Someone shone a light on Ruby’s head. “Who are you? How did you get in here?” a man’s voice said. He was bald and potbellied and wore a white smock stippled with blood. “Who gave you permission to put that man here?”
“No one did. He’s my son. He needs help.”
“What’s wrong with him?”
“He has shrapnel wounds all over his legs. Maybe they’re infected. Maybe something is broken. He was beaten at the carnival.”
“Move out of the way,” the physician said, shining the light on Ishmael’s face. “You shouldn’t have put him here. All these people are contagious. Hold this.”
He stuck the flashlight in Ruby’s hand and knelt down and felt Ishmael’s throat and lifted one of his arms, rolling back the sleeve. Then he unbuttoned Ishmael’s shirt and trousers and felt his ribs and pulled the trousers lower and probed his abdomen and examined the bandages on his thighs. He took the flashlight back. “He smells like a distillery.”

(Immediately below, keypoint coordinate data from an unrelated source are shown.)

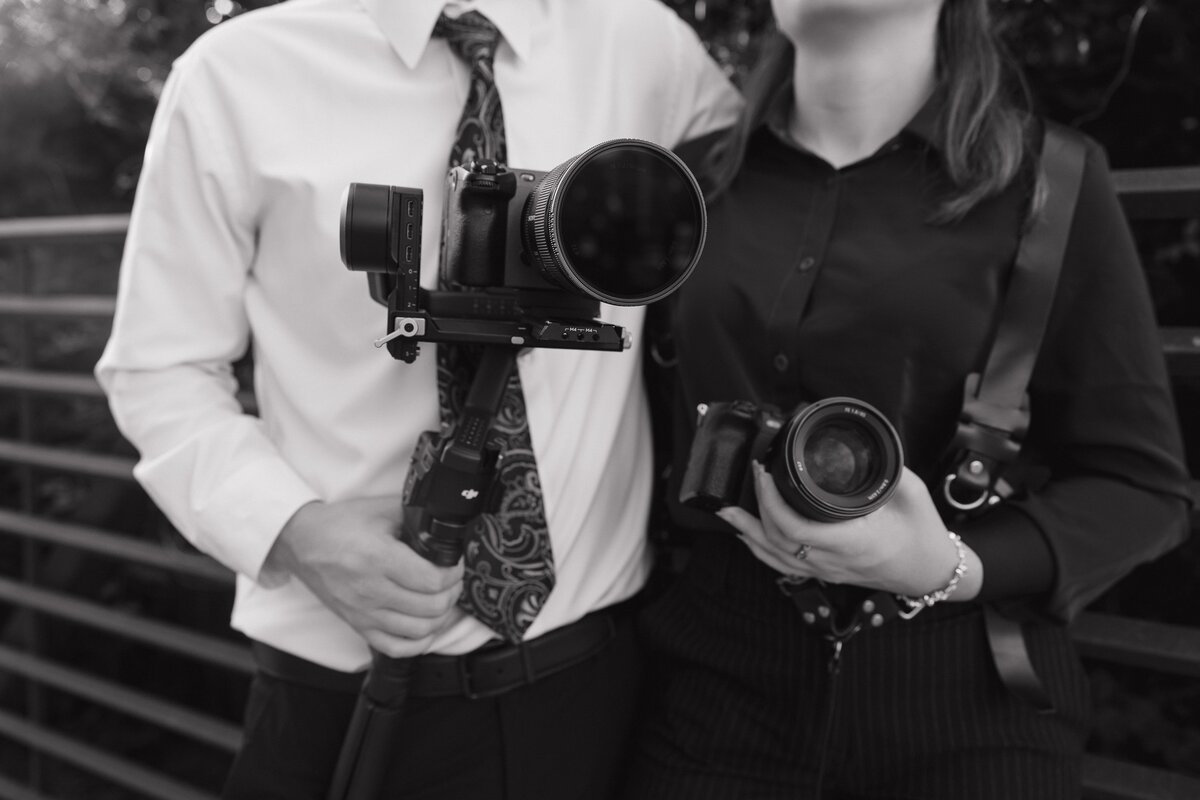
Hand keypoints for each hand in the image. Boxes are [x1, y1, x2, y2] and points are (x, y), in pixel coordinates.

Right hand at [264, 496, 464, 657]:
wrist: (302, 543)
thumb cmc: (342, 524)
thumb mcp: (382, 509)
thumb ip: (416, 516)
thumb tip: (446, 526)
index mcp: (379, 558)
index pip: (432, 580)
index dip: (454, 573)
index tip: (454, 563)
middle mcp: (371, 590)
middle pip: (431, 607)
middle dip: (452, 592)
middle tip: (452, 579)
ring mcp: (364, 613)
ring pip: (419, 631)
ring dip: (441, 616)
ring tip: (442, 598)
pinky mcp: (358, 626)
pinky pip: (396, 648)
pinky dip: (419, 642)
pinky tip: (426, 626)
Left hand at [718, 463, 981, 600]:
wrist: (930, 571)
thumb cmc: (923, 533)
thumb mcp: (911, 491)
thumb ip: (886, 468)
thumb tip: (866, 443)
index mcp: (852, 540)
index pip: (796, 526)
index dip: (770, 500)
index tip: (763, 471)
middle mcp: (833, 560)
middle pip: (778, 540)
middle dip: (755, 508)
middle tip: (750, 475)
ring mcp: (826, 571)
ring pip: (775, 557)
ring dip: (747, 532)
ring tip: (726, 510)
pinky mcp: (825, 573)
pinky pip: (783, 566)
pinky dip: (760, 549)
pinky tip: (746, 536)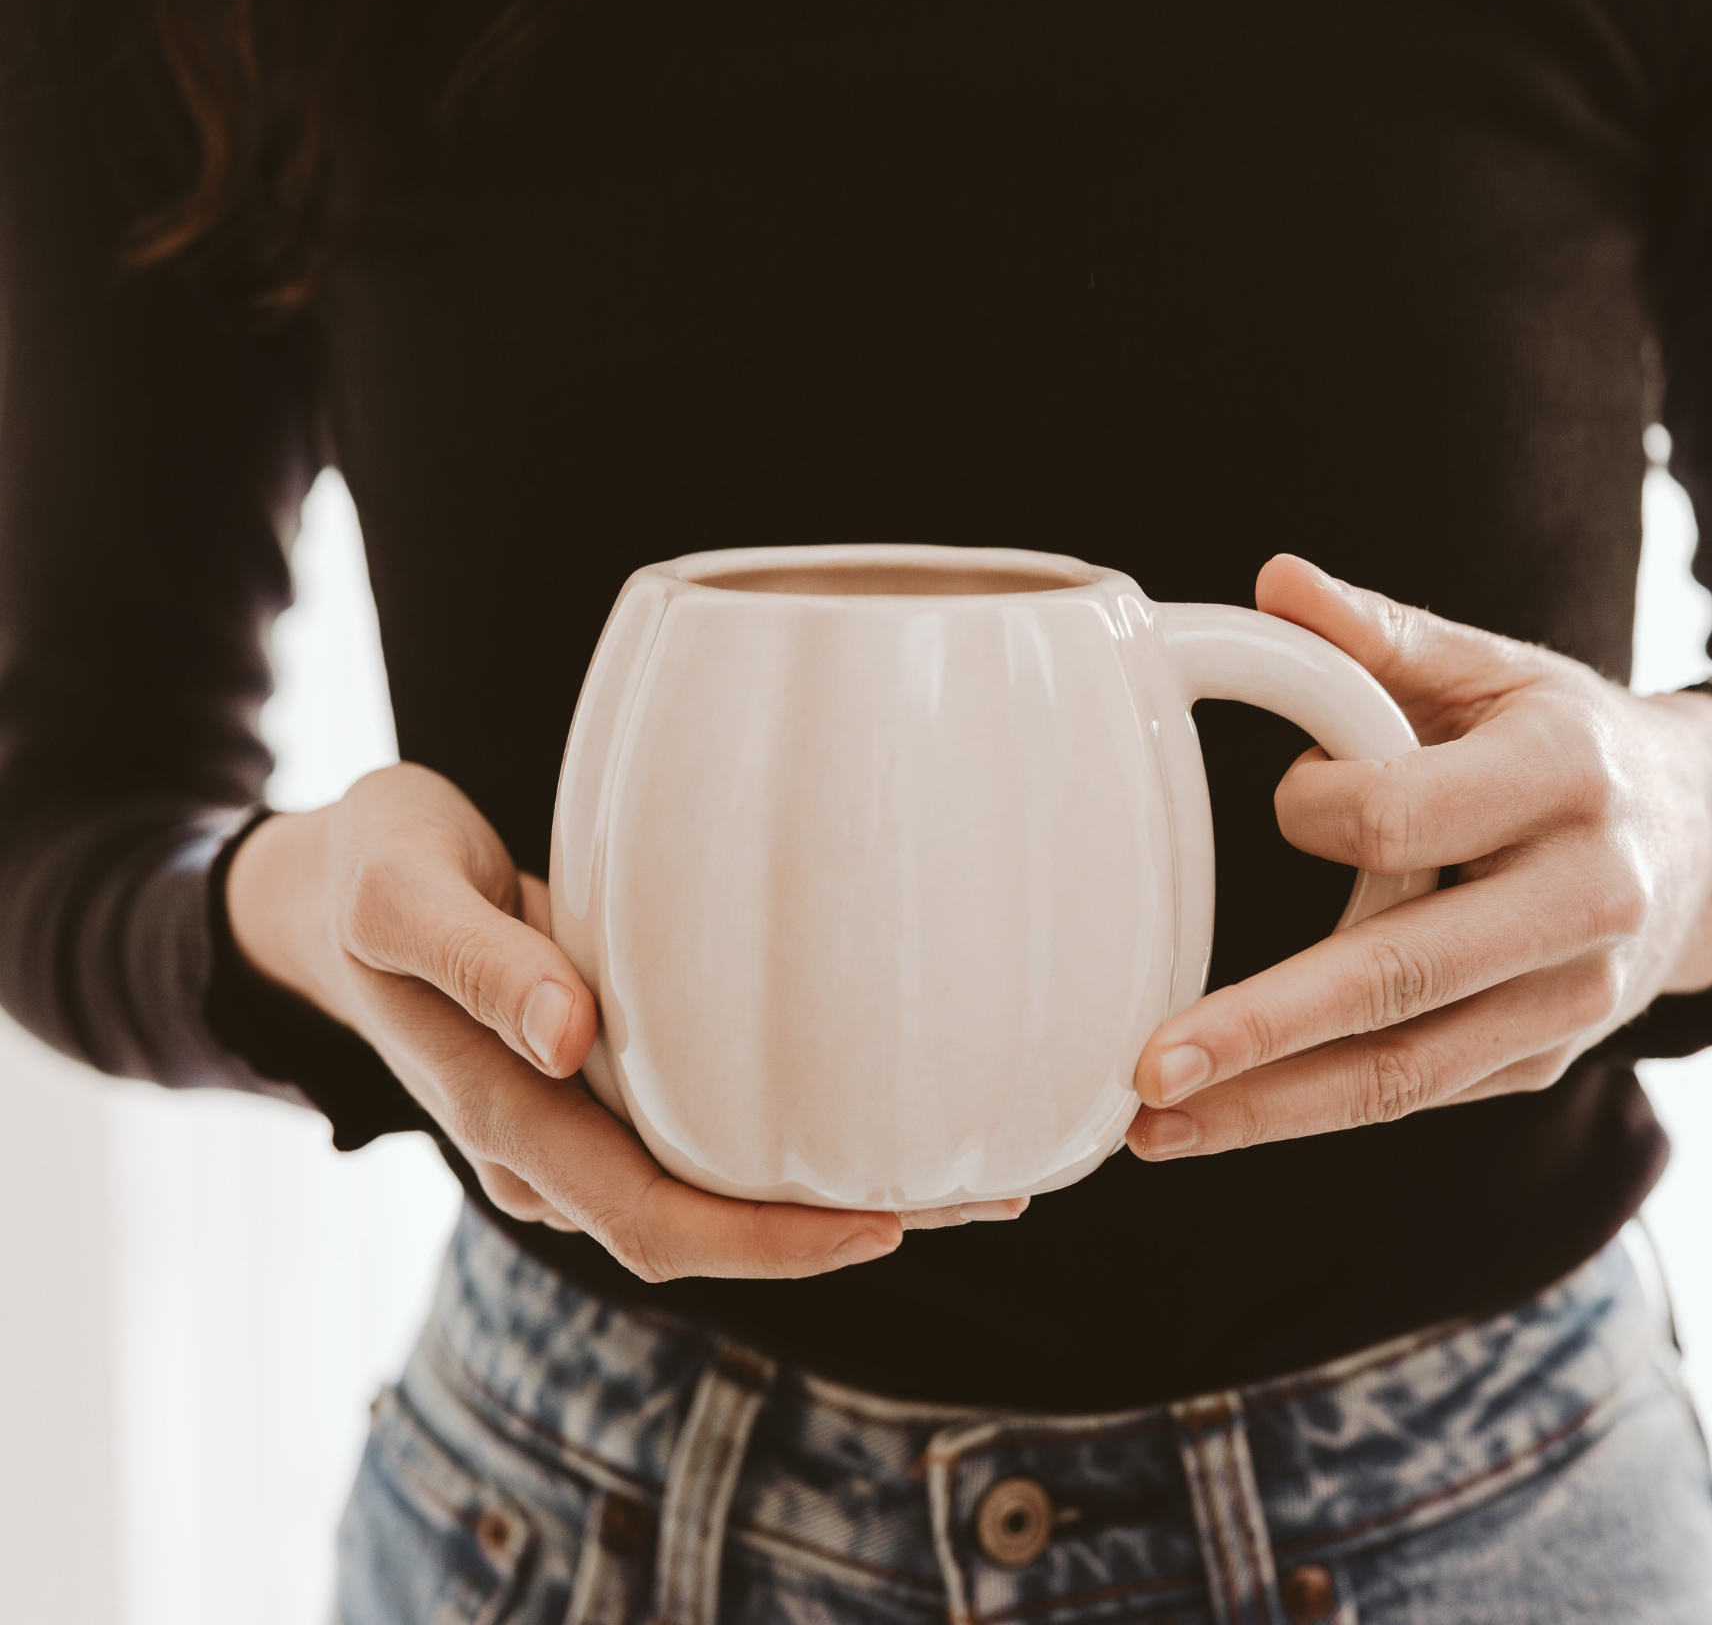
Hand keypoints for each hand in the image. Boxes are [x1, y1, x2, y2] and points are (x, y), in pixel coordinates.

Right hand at [228, 763, 1024, 1277]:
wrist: (336, 879)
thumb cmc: (373, 869)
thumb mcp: (399, 893)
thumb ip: (478, 960)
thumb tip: (569, 1035)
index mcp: (507, 1114)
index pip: (648, 1219)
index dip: (766, 1240)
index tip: (884, 1223)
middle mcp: (551, 1138)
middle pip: (705, 1227)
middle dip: (836, 1229)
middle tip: (977, 1191)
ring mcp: (577, 1114)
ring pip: (712, 1186)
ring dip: (826, 1188)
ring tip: (961, 1159)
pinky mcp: (602, 1072)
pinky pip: (704, 1129)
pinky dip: (787, 1133)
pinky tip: (866, 1097)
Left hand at [1129, 555, 1711, 1160]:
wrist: (1697, 835)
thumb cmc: (1560, 738)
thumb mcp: (1491, 667)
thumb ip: (1381, 635)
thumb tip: (1274, 581)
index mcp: (1560, 777)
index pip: (1409, 814)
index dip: (1319, 812)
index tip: (1280, 800)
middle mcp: (1579, 900)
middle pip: (1401, 975)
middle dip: (1265, 1029)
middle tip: (1150, 1065)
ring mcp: (1569, 998)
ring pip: (1404, 1070)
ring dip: (1269, 1108)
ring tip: (1153, 1128)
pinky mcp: (1543, 1058)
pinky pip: (1419, 1093)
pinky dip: (1312, 1115)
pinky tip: (1220, 1119)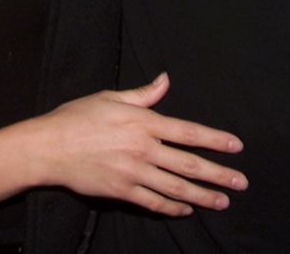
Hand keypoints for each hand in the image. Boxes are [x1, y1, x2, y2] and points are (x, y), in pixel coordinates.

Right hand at [0, 72, 246, 215]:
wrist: (49, 146)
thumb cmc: (78, 116)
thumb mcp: (111, 97)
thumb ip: (143, 94)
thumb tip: (165, 80)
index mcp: (143, 122)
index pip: (188, 132)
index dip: (215, 140)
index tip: (236, 147)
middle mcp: (143, 149)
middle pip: (189, 164)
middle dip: (218, 175)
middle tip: (241, 183)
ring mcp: (133, 173)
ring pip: (176, 188)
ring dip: (202, 196)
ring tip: (222, 202)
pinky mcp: (121, 192)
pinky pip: (153, 202)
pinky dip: (172, 207)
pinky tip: (186, 209)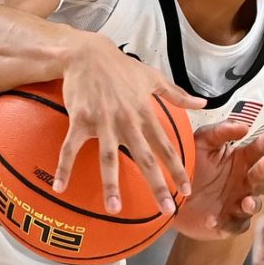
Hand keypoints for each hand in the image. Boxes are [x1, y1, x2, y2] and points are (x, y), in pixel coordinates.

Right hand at [57, 33, 201, 215]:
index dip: (177, 169)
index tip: (186, 190)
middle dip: (156, 185)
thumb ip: (177, 94)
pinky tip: (60, 186)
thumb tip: (203, 103)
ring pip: (109, 158)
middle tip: (167, 210)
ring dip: (111, 184)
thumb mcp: (153, 77)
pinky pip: (71, 148)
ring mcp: (102, 122)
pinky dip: (64, 167)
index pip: (167, 146)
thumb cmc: (120, 66)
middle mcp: (127, 121)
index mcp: (145, 114)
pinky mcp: (80, 120)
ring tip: (115, 209)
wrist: (87, 54)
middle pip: (145, 158)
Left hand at [172, 120, 263, 239]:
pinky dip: (225, 224)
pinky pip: (233, 225)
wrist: (168, 194)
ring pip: (254, 204)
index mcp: (240, 161)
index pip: (259, 150)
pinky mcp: (227, 223)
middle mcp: (244, 182)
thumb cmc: (187, 165)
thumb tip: (244, 127)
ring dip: (252, 203)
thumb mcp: (200, 143)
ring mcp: (237, 203)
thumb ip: (219, 132)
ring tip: (245, 202)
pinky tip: (213, 220)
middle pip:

“Don’t you dare talk about him like that. Half of Texas smells like a distillery. The half made up of Baptist hypocrites.”
“You brought him to the wrong place. Get him out of here.”
“He was wounded fighting for his country.”
“This entire neighborhood will probably be quarantined. Do you want to spend the next six months inside this clinic?”
“We’re already here. You have to help him. We have no other place to go.”
“If you don’t get him out of here, I will.”
“No, you won’t. If you try to eject him, I’ll gouge your eyes out, and you’ll have to perform your next surgery by touch. I pulled murdered children out of the cellar at Ludlow. Don’t tell me your troubles.”
The physician stood up and clicked off the light. She stood up also, her face no more than a foot from his. A nurse jostled against him and kept going. The physician didn’t take his eyes off Ruby’s. He removed a pair of scissors from a pocket in his smock. “Start with the bandages. I’ll bring you a pan and a washcloth and some alcohol and iodine. Who beat him?”
“Ginks with badges. They said he started a fight. That’s not true. He’s a gentle boy. One of the ginks had an ax handle.”